Es fehlen Aussagen und Orientierungen, die geeignet sind, die Gesellschaft zu eigenem Mittun zu mobilisieren. Von einer Aussprache über die Entwicklungswege des Landes kann man nicht sprechen. Für "Einiges Russland" stand bisher die Frage der Perspektiven des Landes mehr unter dem Gesichtspunkt der Sicherung der eigenen Position im bestehenden Machtgefüge. Weniger hoch wurden die Inhalte eingestuft, die im Interesse der Entwicklung der Gesellschaft auf der Grundlage der Erfahrungen der Geschichte Russlands gegangen werden müssen. Die Partei Einiges Russland hat dem Land Stabilität in der Gegenwart gebracht, jedoch bisher noch keine umfassende Vision für die weitere Entwicklung, vor allem der Gesellschaft in Russland, angeboten.
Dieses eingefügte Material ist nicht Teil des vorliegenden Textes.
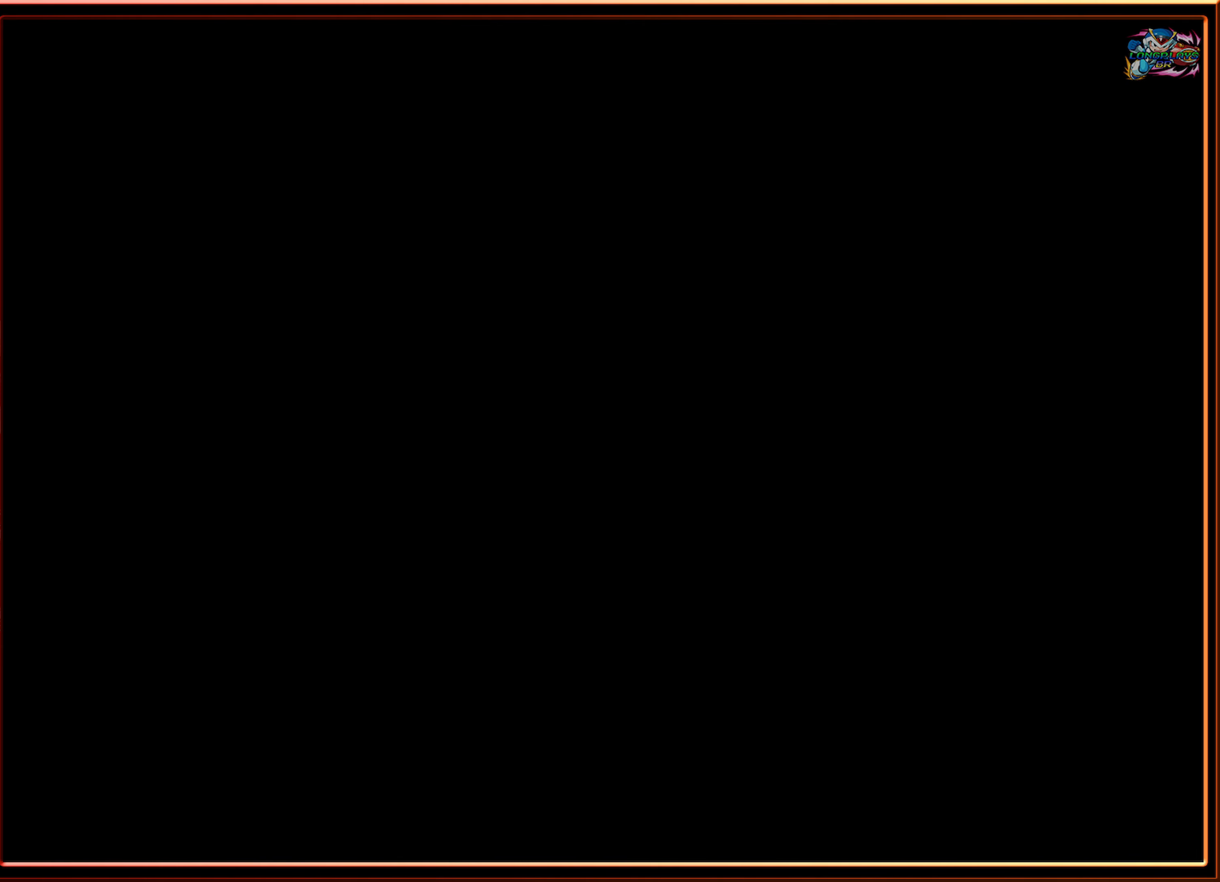
{"buttons": [], "events": []}
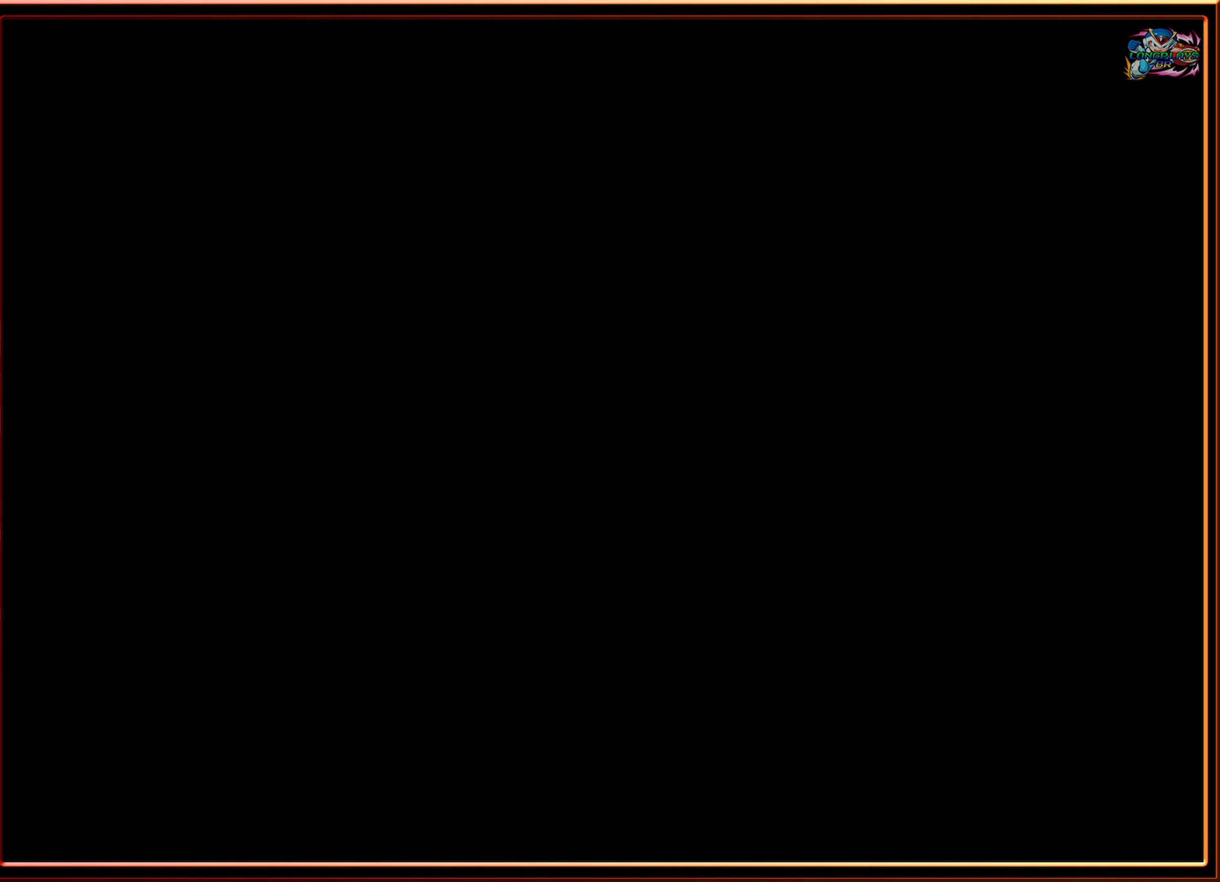
{"buttons": [], "events": []}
Die Initiativen, wie die Gründung der Volksfront oder das Versprechen einer erweiterten Regierung sind ein indirektes Zeugnis dafür, dass die Machtstrukturen ein Vertrauensdefizit in der Gesellschaft wahrnehmen und versuchen, die Situation zu ändern.

Der Wahlkampf hat gezeigt, dass die Oppositionsparteien am bestehenden politischen System vor allem das Machtmonopol kritisieren. Ihre Vorschläge bezogen sich zumeist auf Einzelmaßnahmen, auf die Wahl der Gouverneure, Korruption und den hohen Grad der Bürokratisierung von Politik und Wirtschaft.

Das Grundproblem der Eigentumsverhältnisse wird auch im dritten Jahrzehnt nicht grundsätzlich thematisiert. Die Parteien versuchten, ihre Wählerschaft unter Betonung ausschließlich aktueller Themen zu mobilisieren. Bei den meisten ist zu wenig das Bemühen zu erkennen, die gesamtgesellschaftlichen Probleme, die Fragen der Entwicklung der Gesellschaft in den Mittelpunkt zu stellen.

 

Die Kommunistische Partei der Russischen Föderation (KPFR), die gegenwärtig rund 150 Tausend Mitglieder zählt, wurde im Februar 1993 gegründet. Ihr erklärtes Ziel besteht in der Errichtung des Sozialismus in Russland und die Wiederherstellung der UdSSR. Für die nächste Zeit, kurzfristig, strebt sie die Macht der patriotischen Kräfte, die Verstaatlichung der Bodenschätze und der strategischen Wirtschaftszweige unter Beibehaltung der kleinen und mittelständischen Unternehmen und die Schaffung des Sozialstaates an.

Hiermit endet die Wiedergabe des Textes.